Dalla capitale della Tanzania sono giunto a ridosso del confine con il Malawi, uno dei Paesi più poveri dell’Africa, nel cui territorio entrerò alla fine di questa settimana. In terra tanzaniana ho gustato e sto gustando l’elevatissimo tasso di cordialità delle centinaia di persone nelle quali mi sono imbattuto.
Sempre sorridenti, disponibili in ogni momento ad aiutare un musungu (bianco), mai tentennanti nel dimostrare la curiosità/felicità nel vedere un forestiero. Eppure di motivazioni sulle quali erigere il loro edificio di non felicità e non serenità ne avrebbero a iosa. Soprattutto nei villaggi infatti il tasso di miseria e la totale mancanza di igiene fanno rabbrividire.
E di villaggi, in Tanzania, se ne trovano ovunque.
Il pugno nello stomaco è rappresentato dalla moltitudine quasi sterminata di bambini lasciati in balia di se stessi. Indossano stracci, giocano circondati e avvolti da polvere, sporcizia e rifiuti di ogni tipo e, molte volte, li vedi divertirsi in pozzanghere fangose dense di insetti.
Fango che qui in Tanzania è presente in quantità industriali per via della stagione delle piogge nella quale mi trovo immerso.
I miei occhi hanno visto bimbi di pochi anni divertirsi come matti inventandosi giochi con scarti di automobili che in qualsiasi angolo d’Italia sarebbero impensabili e improponibili. Qui invece non sono l’eccezione ma la regola.
E quante ragazzine appena diventate signorine che dopo la loro prima volta, vengono abbandonate non appena il ragazzo con il quale hanno assaggiato la sessualità viene a conoscenza che diverrà padre.

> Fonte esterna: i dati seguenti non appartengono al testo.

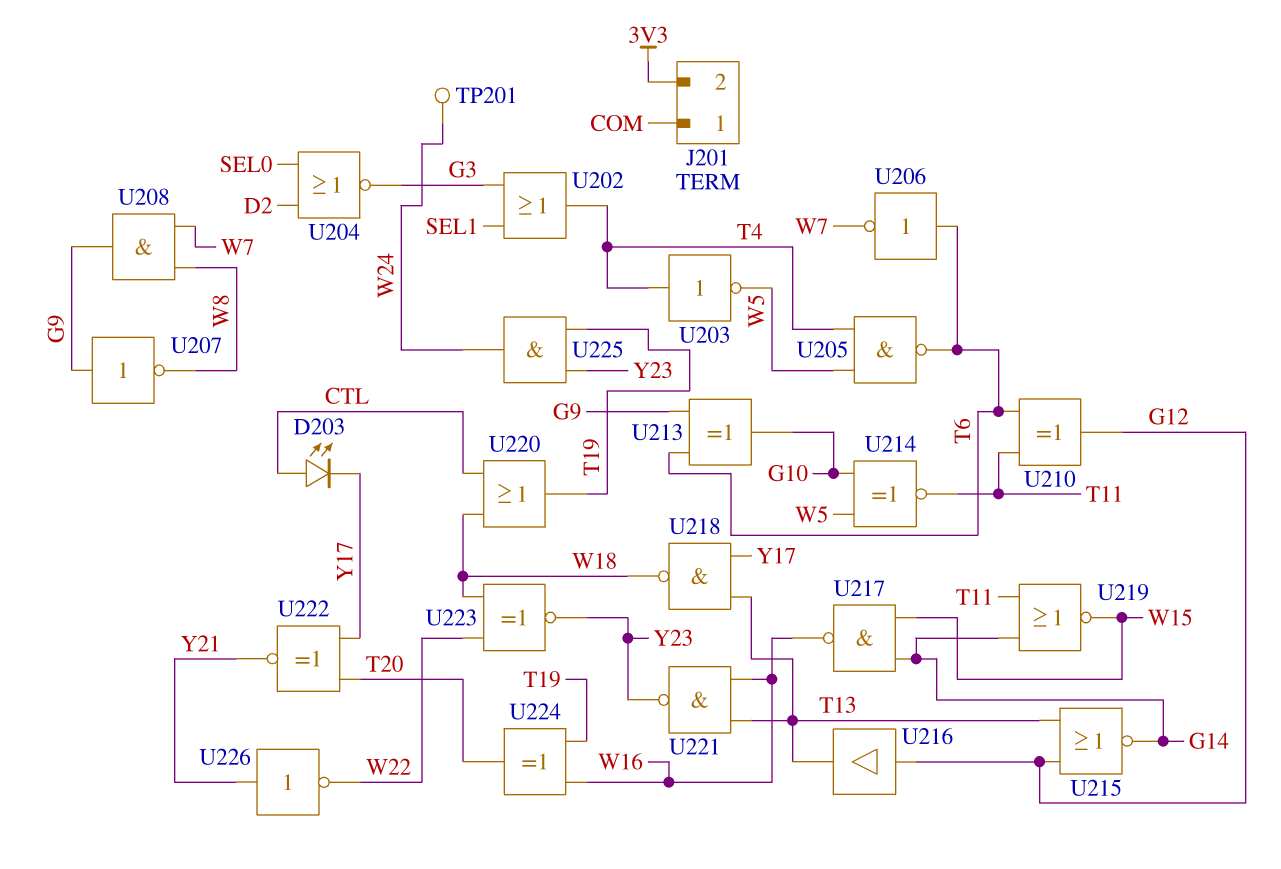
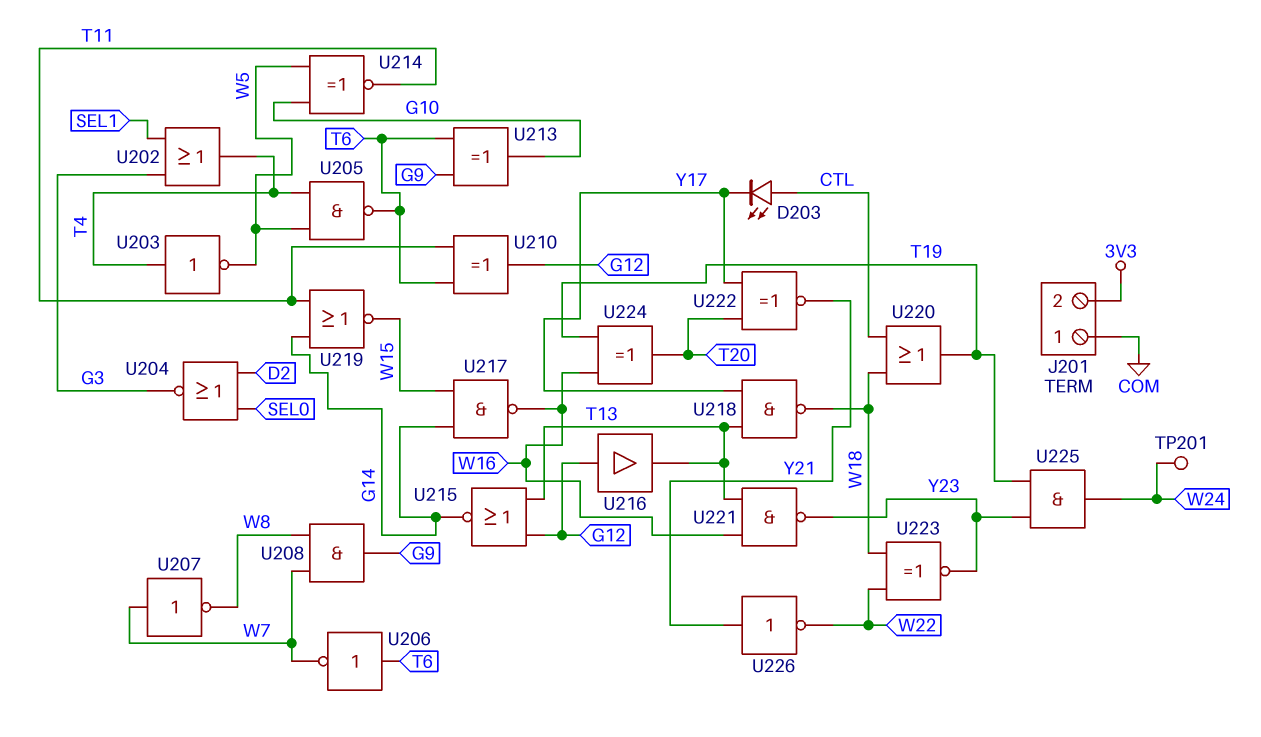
U207: NOT (in G9, out W8) -> NOT (in W7, out W8)

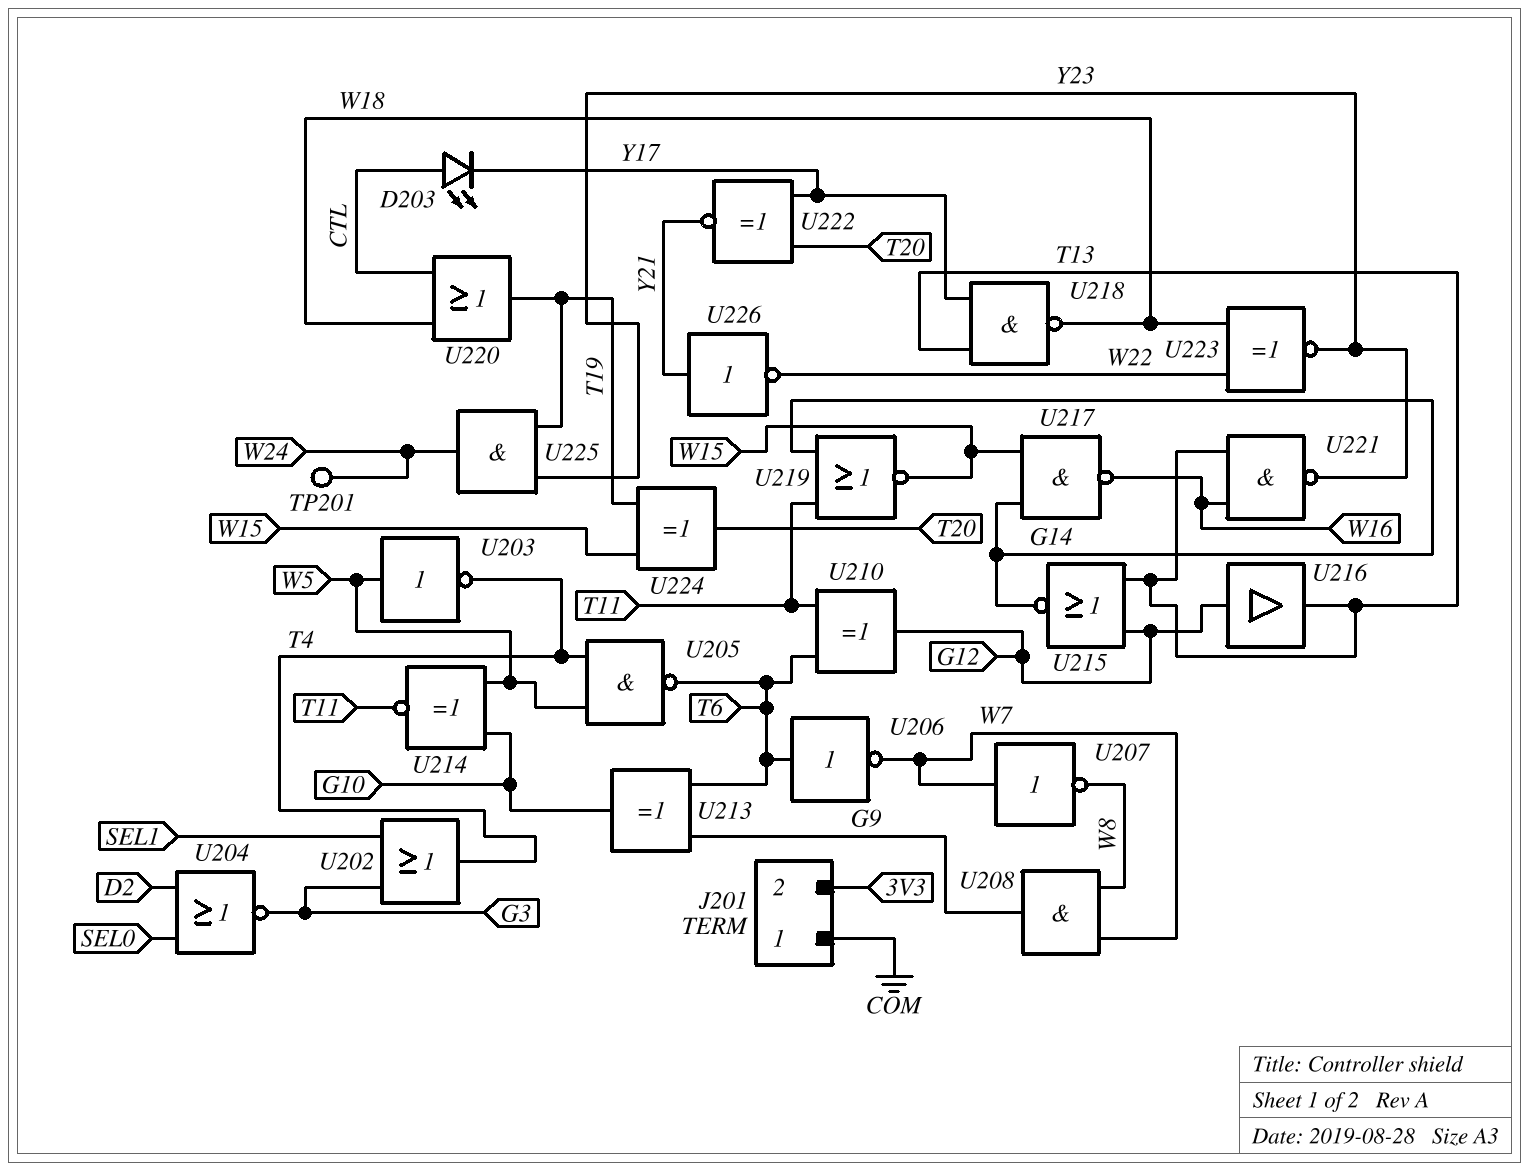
U203: NOT (in T4, out W5) -> NOT (in W5, out T4)
U224: XOR (in T19, in W16, out T20) -> XOR (in T19, in W15, out T20)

Le parole di Elizabeth, 16 anni, conosciuta in un villaggio sperduto in mezzo alla foresta, trafiggono anche il cuore più insensibile: “Ero vergine, lui aveva pochi anni in più di me. Mi sentivo molto attratta perché nonostante la giovane età mi dava l’idea di essere un ragazzo maturo e responsabile. È stato un rapporto molto veloce. Lui ha pensato solo a una cosa.
Quando gli ho comunicato di essere incinta, è scappato in un altro villaggio. Ora non so dove sia. Mi ha fatto sapere che di me e di nostra figlia, nata cinque mesi fa, non gli interessa nulla e che mai la riconoscerà”.